Le contexte macroéconomique demeurant fragile, la réalité rattrape l’industrie depuis l’été dernier. La Chine fait face à de nombreux défis et n’a pas retrouvé sa place prépandémique. Et la demande américaine qui a soutenu le marché se tarit: les ménages ont fini d’épuiser l’épargne forcée de l’époque Covid. L’action LVMH a perdu plus de 25% depuis mai, Richemont et Kering plus de 30%, et L’Oréal se traite 15% plus bas qu’au printemps.
Dans un contexte qui se normalise et grâce à une lisibilité accrue des dynamiques du marché, nous devrions voir davantage de rationalité à l’avenir. Le secteur est désormais globalement valorisé à sa juste valeur.

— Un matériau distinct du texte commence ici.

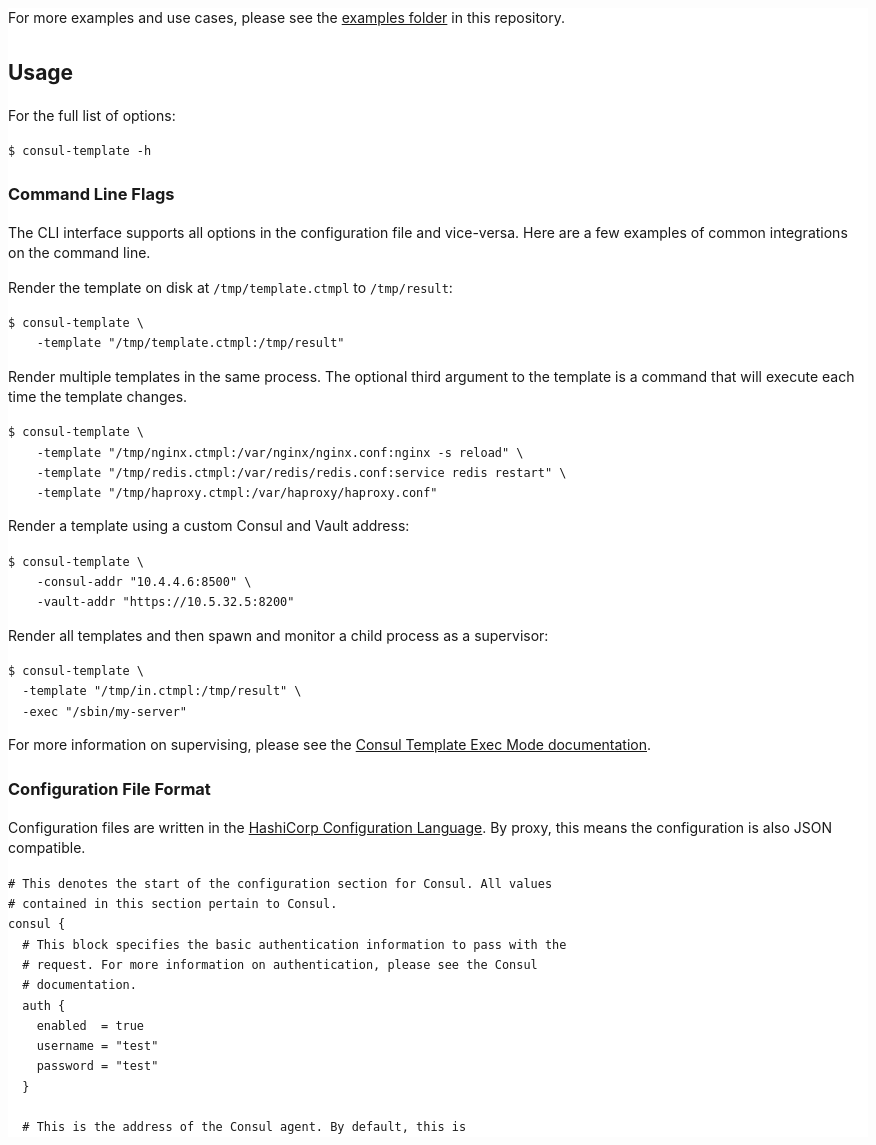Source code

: For more examples and use cases, please see the [examples folder][examples] in
this repository.

## Usage

For the full list of options:

```shell
$ consul-template -h
```

### Command Line Flags

The CLI interface supports all options in the configuration file and vice-versa. Here are a few examples of common integrations on the command line.

Render the template on disk at `/tmp/template.ctmpl` to `/tmp/result`:

```shell
$ consul-template \
    -template "/tmp/template.ctmpl:/tmp/result"
```

Render multiple templates in the same process. The optional third argument to
the template is a command that will execute each time the template changes.

```shell
$ consul-template \
    -template "/tmp/nginx.ctmpl:/var/nginx/nginx.conf:nginx -s reload" \
    -template "/tmp/redis.ctmpl:/var/redis/redis.conf:service redis restart" \
    -template "/tmp/haproxy.ctmpl:/var/haproxy/haproxy.conf"
```

Render a template using a custom Consul and Vault address:

```shell
$ consul-template \
    -consul-addr "10.4.4.6:8500" \
    -vault-addr "https://10.5.32.5:8200"
```

Render all templates and then spawn and monitor a child process as a supervisor:

```shell
$ consul-template \
  -template "/tmp/in.ctmpl:/tmp/result" \
  -exec "/sbin/my-server"
```

For more information on supervising, please see the
[Consul Template Exec Mode documentation](#exec-mode).

### Configuration File Format

Configuration files are written in the [HashiCorp Configuration Language][hcl].
By proxy, this means the configuration is also JSON compatible.

```hcl
# This denotes the start of the configuration section for Consul. All values
# contained in this section pertain to Consul.
consul {
  # This block specifies the basic authentication information to pass with the
  # request. For more information on authentication, please see the Consul
  # documentation.
  auth {
    enabled  = true
    username = "test"
    password = "test"
  }

  # This is the address of the Consul agent. By default, this is
```

[consul]: https://www.consul.io "Consul by HashiCorp"
[examples]: (https://github.com/hashicorp/consul-template/tree/master/examples) "Consul Template Examples"
[hcl]: https://github.com/hashicorp/hcl "HashiCorp Configuration Language (hcl)"
[releases]: https://releases.hashicorp.com/consul-template "Consul Template Releases"
[text-template]: https://golang.org/pkg/text/template/ "Go's text/template package"
[vault]: https://www.vaultproject.io "Vault by HashiCorp"
[go]: https://golang.org "Go programming language"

Sa croissance devrait se maintenir, mais à un niveau durablement plus faible, et les niveaux de profitabilité ont probablement atteint leur pic. La création de richesse en Asie devrait continuer à soutenir la croissance du luxe alors qu’il conserve sa fonction d’instrument de statut social.
La polarisation des richesses dans les économies plus développées devrait jouer un rôle similaire. La croissance sera en revanche plus modérée dans les segments de l’automobile de luxe, notamment impactée par les impératifs écologiques. Les dépenses expérientielles continueront à court terme de bénéficier de l’effet post-Covid et, ce, d’autant plus que le consommateur chinois reprend progressivement ses voyages. Enfin, la relation au logement a profondément changé. Les lieux de vie sont dorénavant également des bureaux, des salles de sport, des espaces de loisirs, et il en découle une part croissante de dépenses discrétionnaires couplées d’un rehaussement de gamme. Il en va de même de notre rapport à la technologie et de son incursion progressive dans les objets du quotidien, touche d’innovation et encore une fois, d’exclusivité.

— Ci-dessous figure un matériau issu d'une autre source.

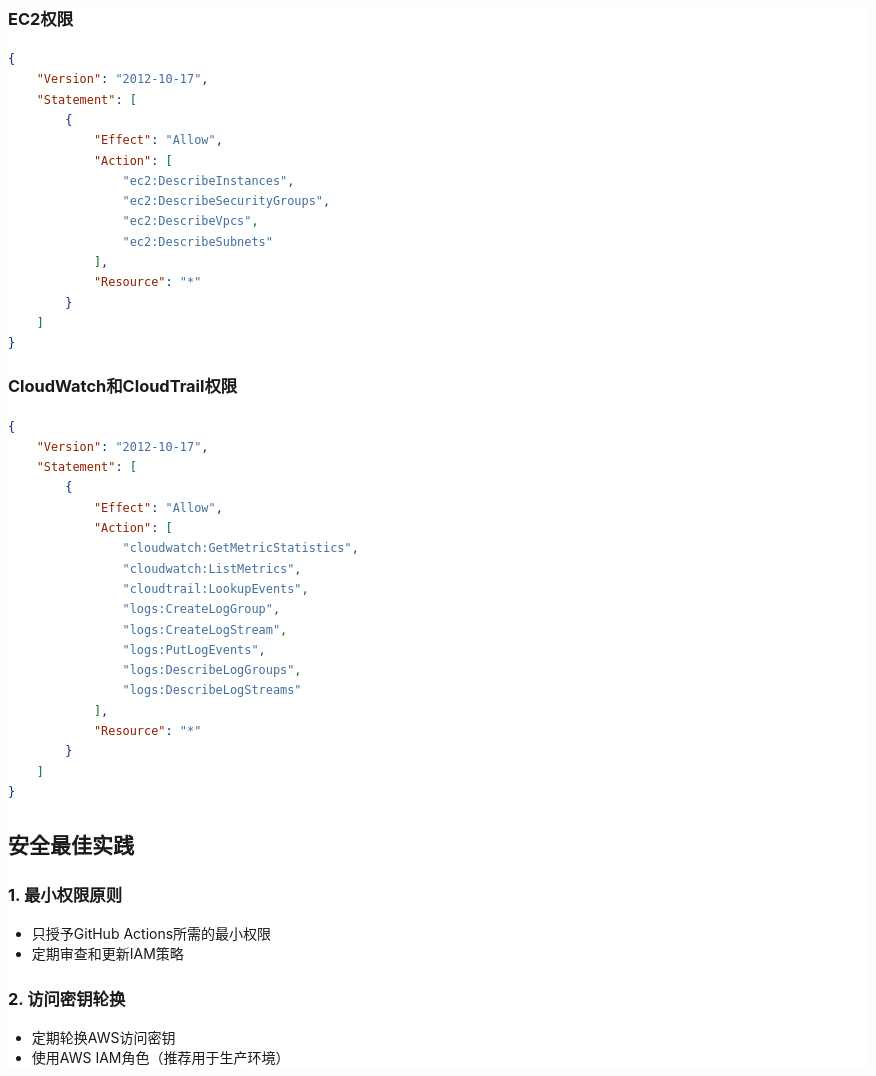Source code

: ### EC2权限
```json
{
    "Version": "2012-10-17",
    "Statement": [
        {
            "Effect": "Allow",
            "Action": [
                "ec2:DescribeInstances",
                "ec2:DescribeSecurityGroups",
                "ec2:DescribeVpcs",
                "ec2:DescribeSubnets"
            ],
            "Resource": "*"
        }
    ]
}
```

### CloudWatch和CloudTrail权限
```json
{
    "Version": "2012-10-17",
    "Statement": [
        {
            "Effect": "Allow",
            "Action": [
                "cloudwatch:GetMetricStatistics",
                "cloudwatch:ListMetrics",
                "cloudtrail:LookupEvents",
                "logs:CreateLogGroup",
                "logs:CreateLogStream",
                "logs:PutLogEvents",
                "logs:DescribeLogGroups",
                "logs:DescribeLogStreams"
            ],
            "Resource": "*"
        }
    ]
}
```

## 安全最佳实践

### 1. 最小权限原则
- 只授予GitHub Actions所需的最小权限
- 定期审查和更新IAM策略

### 2. 访问密钥轮换
- 定期轮换AWS访问密钥
- 使用AWS IAM角色（推荐用于生产环境）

Il s’agira également de rechercher plusieurs qualités intrinsèques aux sociétés de luxe. Il faudra alors porter une attention particulière à la diversité des canaux de distribution ainsi qu’à la capacité à créer des économies d’échelle. On pourra également favoriser les sociétés contrôlant ces canaux de distribution. On peut également envisager de favoriser les grands groupes. Enfin, il s’agira de privilégier des sociétés capables de générer des niveaux de marge structurellement élevés, corollaire de la capacité à fixer les prix car après tout, le luxe est avant tout une affaire de perception.